Exercise 2: Social media marketing
The data marketing in the datarium R-package contains information on sales with advertising budget for three advertising media (youtube, facebook and newspaper). This advertising experiment was repeated 200 times to study the impact of the advertisting media on sales.
data(marketing, package ="datarium")
Study the pairs plot. Which of the advertising medium do you think affects the sales?
Solution
GGally::ggpairs(marketing)
The pairs plot suggest that advertising on youtube is highly correlated with the sales and advertising on facebook is moderately correlated with the sales. Newspaper advertisement does not appear to be correlated highly with the sales.
Construct a coplot for sales vs advertising budget for facebook conditioned on advertising budget for youtube and newspaper. (You may like to make the intervals non-overlapping to make it easier to plot in ggplot). What do you see in the plot?
The newspaper does not seem to have much affect on the sales however it is noticeable that sales is linearly related to advertisement budget for facebook conditioned on youtube.
Now construct a coplot for sales vs advertising budget for facebook conditioned on advertising budget for youtube alone. Superimpose a linear model on each facet. Is there an interval where the linear model is not a good fit?

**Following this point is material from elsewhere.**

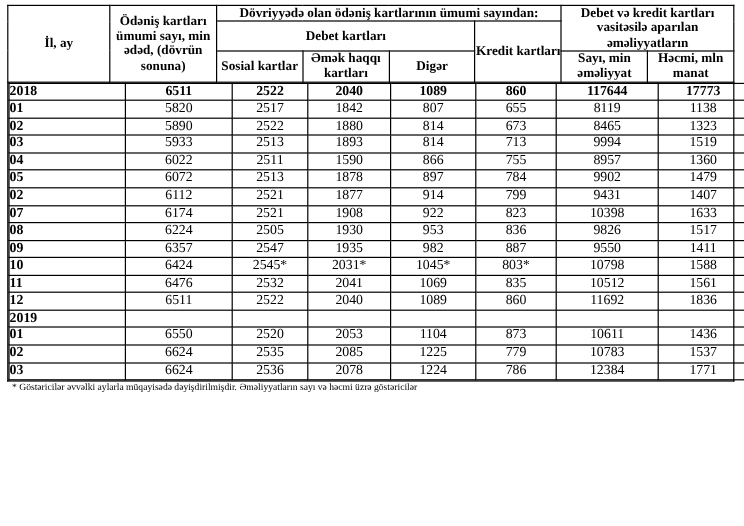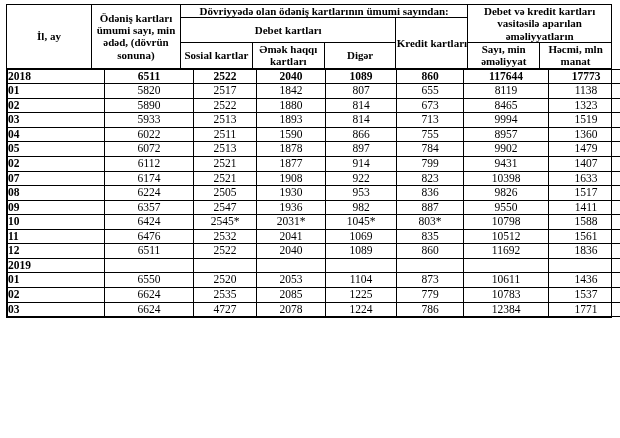"1936" td.hdr-emek { text: 1936 -> 1935 }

There is a noticeably higher variability along the line in the above plot where advertisement budget for youtube is less than $90,000. There appears to be a linear relationship between facebook and sales (conditioned on advertisement budget on youtube), however the fitted lines all appear to have different slopes.
Consider the following interaction model (which has the same symbolic model formulae as sales ~ facebook*youtube) for data where the advertising budget for youtube is at least $90,000. Construct a QQ-plot of the residuals. Do you think the errors are normally distributed? Construct a lineup for the QQ-plot assuming that the null distribution is Normally distributed with mean zero and variance as estimated from the model fit.